Q.66 Which ONE of the following components is NOT an electron acceptor during anaerobic respiration?
(A) Lactate (B) Carbonate (C) Nitrate (D) Sulphate

Carbonate is NOT an electron acceptor during anaerobic respiration.

Question Breakdown

Anaerobic respiration uses alternative terminal electron acceptors (instead of O₂) in the electron transport chain to generate proton motive force/ATP. Common acceptors ranked by reduction potential: NO₃⁻ > SO₄²⁻ > CO₂ > fumarate.

Option Analysis

(A) Lactate

Used in fermentation (not respiration). Pyruvate accepts electrons from NADH → lactate (homofermentative bacteria like Lactobacillus). No ETC involved.

(B) Carbonate

NOT an electron acceptor. CO₂ (not carbonate CO₃²⁻) accepts electrons in methanogenesis (acetogens/methanogens: CO₂ → CH₄). Carbonate lacks suitable redox potential.

(C) Nitrate

Correct acceptor. Denitrification: NO₃⁻ → NO₂⁻ → NO → N₂O → N₂ (Pseudomonas, Paracoccus). High energy yield.

(D) Sulphate

Correct acceptor. Sulfate reduction: SO₄²⁻ → SO₃²⁻ → S²⁻ (Desulfovibrio). Common in sediments.

Correct Choice

(B) Carbonate

Electron acceptor anaerobic respiration excludes carbonate; standard acceptors are nitrate (denitrification), sulphate (sulfate reduction), not CO₃²⁻.

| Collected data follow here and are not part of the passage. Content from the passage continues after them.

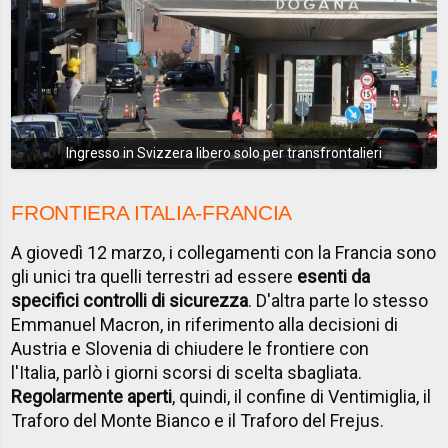
Ingresso in Svizzera libero solo per transfrontalieri
FRONTIERA ITALIA-FRANCIA
A giovedì 12 marzo, i collegamenti con la Francia sono
gli unici tra quelli terrestri ad essere
esenti da
specifici controlli di sicurezza
. D'altra parte lo stesso
Emmanuel Macron, in riferimento alla decisioni di
Austria e Slovenia di chiudere le frontiere con
l'Italia, parlò i giorni scorsi di scelta sbagliata.
Regolarmente aperti
, quindi, il confine di Ventimiglia, il
Traforo del Monte Bianco e il Traforo del Frejus.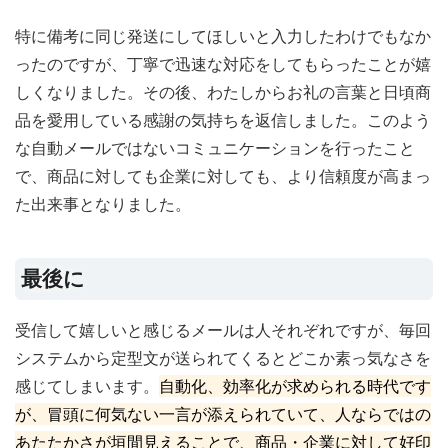
特に備考に同じ発送にしてほしいと入力したわけでもなか
ったのですが、丁寧で迅速な対応をしてもらったことが嬉
しくなりました。その後、わたしからお礼の言葉と日頃商
品を愛用している感謝の気持ちを返信しました。このよう
な自動メールではないコミュニケーションを行ったこと
で、商品に対しても企業に対しても、より信頼度が高まっ
た出来事となりました。
最後に
受信して嬉しいと感じるメールは人それぞれですが、毎回
システムから定型文が送られてくるとどこか素っ気なさを
感じてしまいます。
自動化、効率化が求められる時代です
が、冒頭に何気ない一言が添えられていて、人ならではの
あたたかさが垣間見えることで、商品・企業に対して好印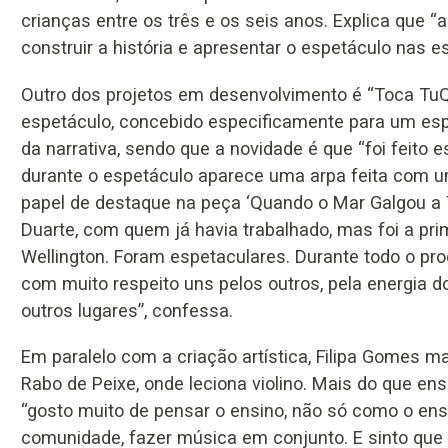
crianças entre os três e os seis anos. Explica que “a i
construir a história e apresentar o espetáculo nas esc
Outro dos projetos em desenvolvimento é “Toca TuQui
espetáculo, concebido especificamente para um espaç
da narrativa, sendo que a novidade é que “foi feito 
durante o espetáculo aparece uma arpa feita com um 
papel de destaque na peça ‘Quando o Mar Galgou a 
Duarte, com quem já havia trabalhado, mas foi a pri
Wellington. Foram espetaculares. Durante todo o pr
com muito respeito uns pelos outros, pela energia d
outros lugares”, confessa.
Em paralelo com a criação artística, Filipa Gomes 
Rabo de Peixe, onde leciona violino. Mais do que ensi
“gosto muito de pensar o ensino, não só como o ens
comunidade, fazer música em conjunto. E sinto que e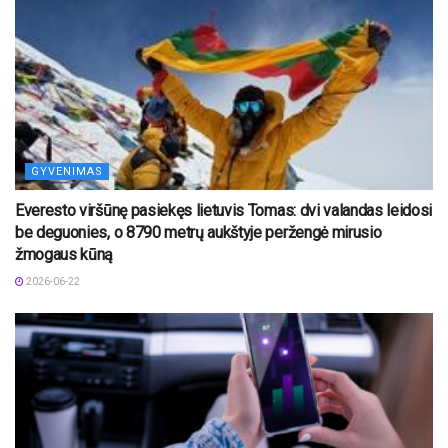
GYVENIMAS
Everesto viršūnę pasiekęs lietuvis Tomas: dvi valandas leidosi
be deguonies, o 8790 metrų aukštyje peržengė mirusio
žmogaus kūną
2026-06-22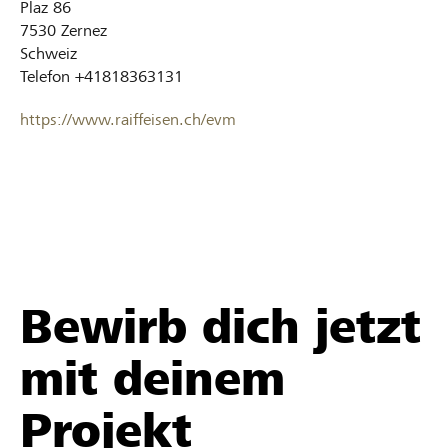
Plaz 86
7530
Zernez
Schweiz
Telefon
+41818363131
https://www.raiffeisen.ch/evm
Bewirb dich jetzt
mit deinem
Projekt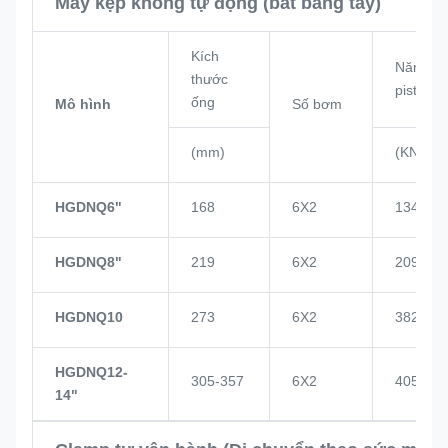
Máy kẹp không tự động (bắt bằng tay)
Kích
Năng lư
thước
piston
ống
Mô hình
Số bơm
(mm)
(KN)
HGDNQ6"
168
6X2
134
HGDNQ8"
219
6X2
209
HGDNQ10
273
6X2
382
HGDNQ12-
305-357
6X2
405
14"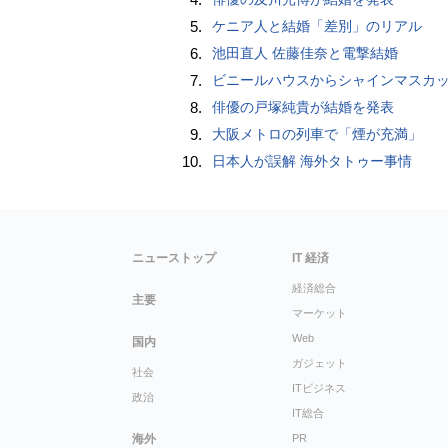
5.
ケニア人と結婚「差別」のリアル
6.
池田直人 佐藤佳奈と電撃結婚
7.
ビニールハウスからシャインマスカット約200房を盗んだ疑い ネットで販売か 無職の男（42）逮捕 
8.
俳優の戸塚純貴が結婚を発表
9.
大阪メトロの列車で「煙が充満」
10.
日本人が誤解 海外タトゥー事情
ニューストップ
IT 経済
経済総合
主要
マーケット
Web
国内
ガジェット
社会
ITビジネス
政治
IT総合
海外
PR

Anaerobic Electron Transport Chain

text
NADH/FADH₂ → Quinone → bc₁ → NO₃⁻ reductase → N₂ [Nitrate]
→ SO₄²⁻ reductase → H₂S [Sulfate]
→ Fumarate reductase → Succinate

Fermentation (no ETC): Pyruvate → Lactate/Ethanol

Acceptor Comparison

Option Used in Anaerobic Respiration? Process Microbes
(A) Lactate No Fermentation product Lactobacillus
(B) Carbonate No CO₂ in methanogenesis Methanogens
(C) Nitrate Yes Denitrification Pseudomonas
(D) Sulphate Yes Sulfate reduction Desulfovibrio

GATE Exam Relevance

Microbiology PYQ tests respiration vs fermentation distinctionRespiration = ETC + external acceptor (NO₃⁻, SO₄²⁻). Fermentation = substrate-level phosphorylation (lactate, ethanol). CO₂ (not carbonate) for methanogens.